Une finale avec la présence de trois français, ce n’était jamais arrivé. Une finale historique car les hurdlers tricolores trustent les trois places du podium, Pascal Martinot Lagarde l’emporte devant Dimitri Bascou qui était favori, Wilhem Belocian prend le bronze.
« Les haies, c’est un sport cruel ». Trois drapeaux dans un sac, trois drapeaux sortis du sac, trois drapeaux tendus, des bras qui s’allongent, du bleu, du blanc, du rouge sur les épaules, un seul flotte au vent. C’est PML en extase, un bouquet de tulipes jaunes à la main qui se laisse aspirer par la ruche bourdonnante.
« Les haies, c’est un sport cruel » la phrase résonne encore, les mots sont choisis pour exprimer la déception, la poisse, la défaite. Dimitri Bascou en connaît un rayon de supermarché question désillusion. « Les coups de masse, il faut oublier ». Il ajoute : « C’est la médaille que je pouvais espérer. Ca m’est passé dessus ».

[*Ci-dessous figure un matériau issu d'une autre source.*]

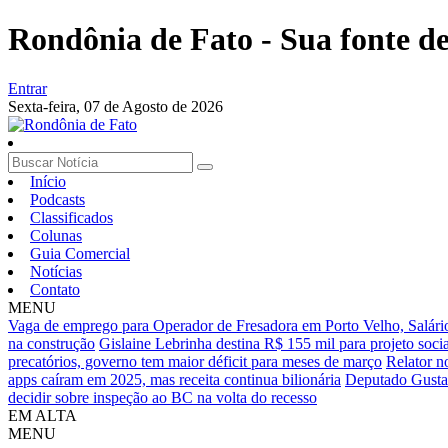
Rondônia de Fato - Sua fonte de 
Entrar
Sexta-feira,
07 de Agosto de 2026
Início
Podcasts
Classificados
Colunas
Guia Comercial
Notícias
Contato
MENU
Vaga de emprego para Operador de Fresadora em Porto Velho, Salári
na construção
Gislaine Lebrinha destina R$ 155 mil para projeto soc
precatórios, governo tem maior déficit para meses de março
Relator n
apps caíram em 2025, mas receita continua bilionária
Deputado Gustav
decidir sobre inspeção ao BC na volta do recesso
EM ALTA
MENU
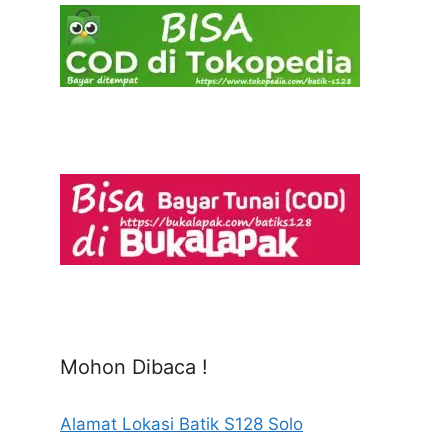
Mohon Dibaca !
Alamat Lokasi Batik S128 Solo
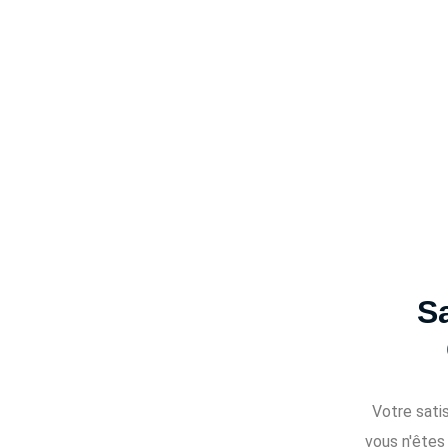
Sa
Votre satis
vous n'êtes 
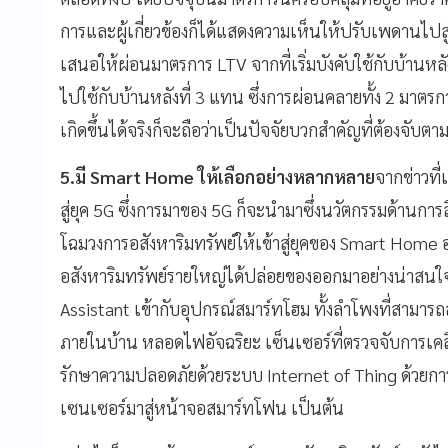
การและผู้เกี่ยวข้องก็ได้แสดงความเห็นให้ปรับเพดานไปสู่ท
เสนอให้ผ่อนมาตรการ LTV จากที่เริ่มบังคับใช้กับบ้านหล
ไปใช้กับบ้านหลังที่ 3 แทน ซึ่งการผ่อนคลายทั้ง 2 มาตรกา
เกิดขึ้นได้จริงก็จะถือว่าเป็นปัจจัยบวกสำคัญที่ต้องจับตา
5.มี
Smart Home
ให้เลือกอย่างหลากหลาย
จากข่าวที
สู่ยุค 5G ซึ่งการมาของ 5G ก็จะนำมาซึ่งนวัตกรรมด้านการส
โฉมวงการอสังหาริมทรัพย์ให้เข้าสู่ยุคของ Smart Home อย
อสังหาริมทรัพย์รายใหญ่ได้ปล่อยของออกมาอย่างน่าสนใจ 
Assistant เข้ากับอุปกรณ์สมาร์ทโฮม ทั้งลำโพงที่สามารถสั
ภายในบ้าน หลอดไฟอัจฉริยะ เซ็นเซอร์ที่ตรวจจับการเค
รักษาความปลอดภัยด้วยระบบ Internet of Thing ด้วยการ
เซนเซอร์มาสู่หน้าจอสมาร์ทโฟน เป็นต้น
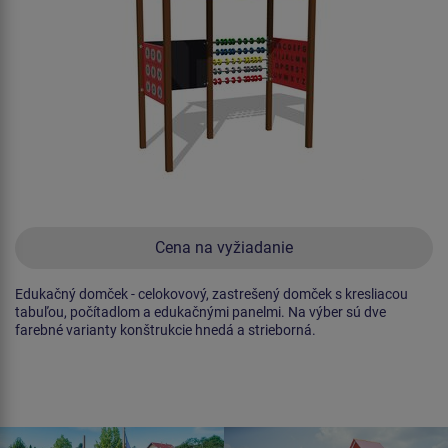
Cena na vyžiadanie
Edukačný domček - celokovový, zastrešený domček s kresliacou
tabuľou, počítadlom a edukačnými panelmi. Na výber sú dve
farebné varianty konštrukcie hnedá a strieborná.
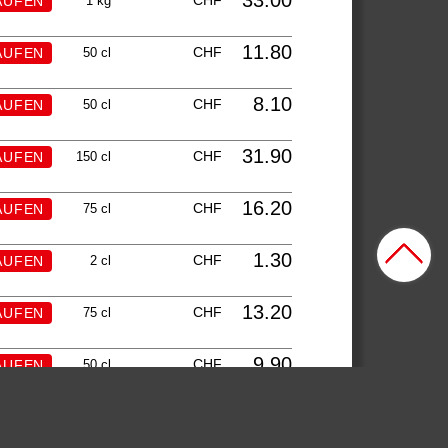
33.00
CHF
1 kg
11.80
CHF
50 cl
8.10
CHF
50 cl
31.90
CHF
150 cl
16.20
CHF
75 cl
1.30
CHF
2 cl
13.20
CHF
75 cl
9.90
CHF
50 cl
2.50
CHF
33 cl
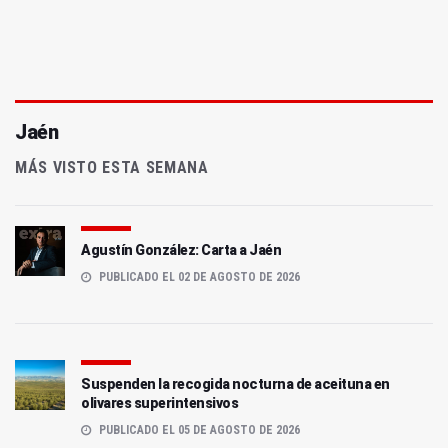
Jaén
MÁS VISTO ESTA SEMANA
Agustín González: Carta a Jaén
PUBLICADO EL 02 DE AGOSTO DE 2026
Suspenden la recogida nocturna de aceituna en
olivares superintensivos
PUBLICADO EL 05 DE AGOSTO DE 2026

A l’entraînement, un cap avait été franchi, des automatismes acquis pour plus de stabilité technique, pour affronter mille scénarios. Pour espérer repousser tous les démons. En cette finale, le grand démon, c’était Pascal Martinot Lagarde au couloir 6. Dimitri au couloir 5 sent le souffle de cette gigantesque araignée repliée sur elle-même. Il sait désormais que la bête est en forme. La qualif aux Europe !!! PML l’avait arrachée à Glasgow en 7″63 le 24 janvier. Une semaine plus tard, c’est l’accro à Dusseldörf, stop à la première haie. Alors Aubière, il saute la case. Un tour dans les tribunes qu’en même, aux côtés de Patricia Girard, ils se sont quittés en bons termes. Sans trop se faire remarquer même si le gaillard aime bien sa dose de télé et de micro. Et deux semaines plus tard, PML est remis d’aplomb, plus relâché, plus allongé. Il passe les deux tours en montant dans les tours. Dimitri est en danger, PML est de retour.

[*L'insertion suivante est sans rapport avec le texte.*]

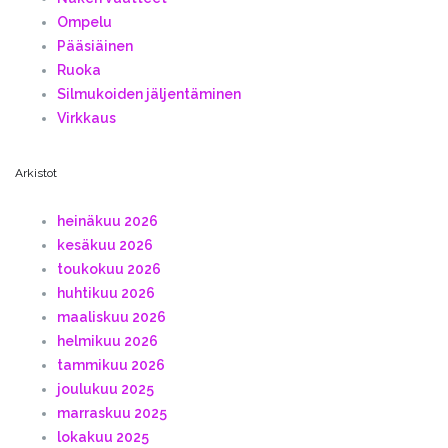
Ompelu
Pääsiäinen
Ruoka
Silmukoiden jäljentäminen
Virkkaus
Arkistot
heinäkuu 2026
kesäkuu 2026
toukokuu 2026
huhtikuu 2026
maaliskuu 2026
helmikuu 2026
tammikuu 2026
joulukuu 2025
marraskuu 2025
lokakuu 2025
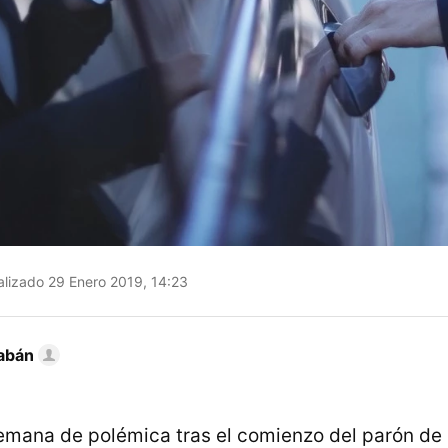
lizado 29 Enero 2019, 14:23
abán
emana de polémica tras el comienzo del parón de l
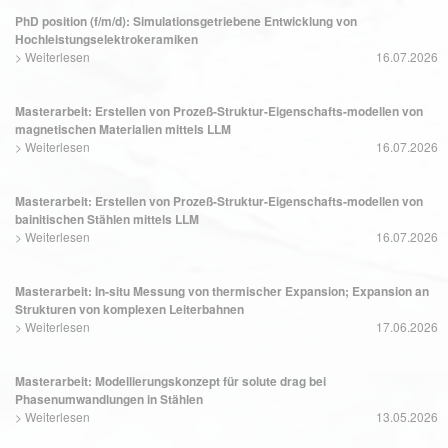
PhD position (f/m/d): Simulationsgetriebene Entwicklung von
Hochleistungselektrokeramiken
>
Weiterlesen
16.07.2026
Masterarbeit: Erstellen von Prozeß-Struktur-Eigenschafts-modellen von
magnetischen Materialien mittels LLM
>
Weiterlesen
16.07.2026
Masterarbeit: Erstellen von Prozeß-Struktur-Eigenschafts-modellen von
bainitischen Stählen mittels LLM
>
Weiterlesen
16.07.2026
Masterarbeit: In-situ Messung von thermischer Expansion; Expansion an
Strukturen von komplexen Leiterbahnen
>
Weiterlesen
17.06.2026
Masterarbeit: Modellierungskonzept für solute drag bei
Phasenumwandlungen in Stählen
>
Weiterlesen
13.05.2026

« On se bat contre la tension, pour ne pas être paralysé par le stress » Dimitri explique mais que du bleu dans les couloirs !!! Au 3, au 5 et 6 !!! La tension ne demande aucun permis pour s’infiltrer : « A la première haie, je monte un peu haut. Et ce petit écart peut suffire pour provoquer un décalage. Et ça change la course ». L’assurance tout risque saute en éclat. Dimitri Bascou n’est que second en 7″50 à un centième, l’épaisseur d’un ongle.
«On a envoyé un message, la France, c’est le pays des haies » c’est PML qui exulte ainsi. Le triplé est historique mais de ce fait d’armes, c’est PML le maréchal des armées. Celui qui a conduit la bataille depuis le matin « sans rien lâcher ». Il gigote. A deux pas des micros, une jeune femme perchée haut sur des hauts talons, dévore ses paroles. C’est son amie, elle « fricote ». « Je ne suis pas arrivé avec les mêmes armes que d’habitude. J’étais conquérant car je n’avais pas de temps d’engagement, je n’avais pas la casquette de favori ». Il s’est dit : « Là, je vais m’éclater. Je n’étais pas en mode « je viens pour gagner ». Non, j’étais en mode « je vais me faire plaisir ». Ce qu’il dissimule à l’approche des ces Europe, c’est ce gros mois de janvier, où il met les doses pour rattraper le temps. « J’apprends, j’apprends, j’apprends », Pascal Martinot Lagarde s’est constitué un gros staff qui fait jaser. Mais qu’importe les railleries, ça s’emboîte bien, le grand compas de PML pointe à nouveau juste, il ajoute : « Je savais moi, ce que j’étais capable de mettre sur la piste ».
« Toutes les marches du podium nous appartiennent » PML a une joie sincère. Dimitri Bascou et Wilhem Belocian se sont esquivés, médaillés mi figue mi raisin, entre regrets et raison. « Demain, la photo, sur le podium, ça sera que du bleu, du blanc et du rouge, ça c’est un gros kif ». « Les haies c’est un sport cruel », allez…pas toujours !!!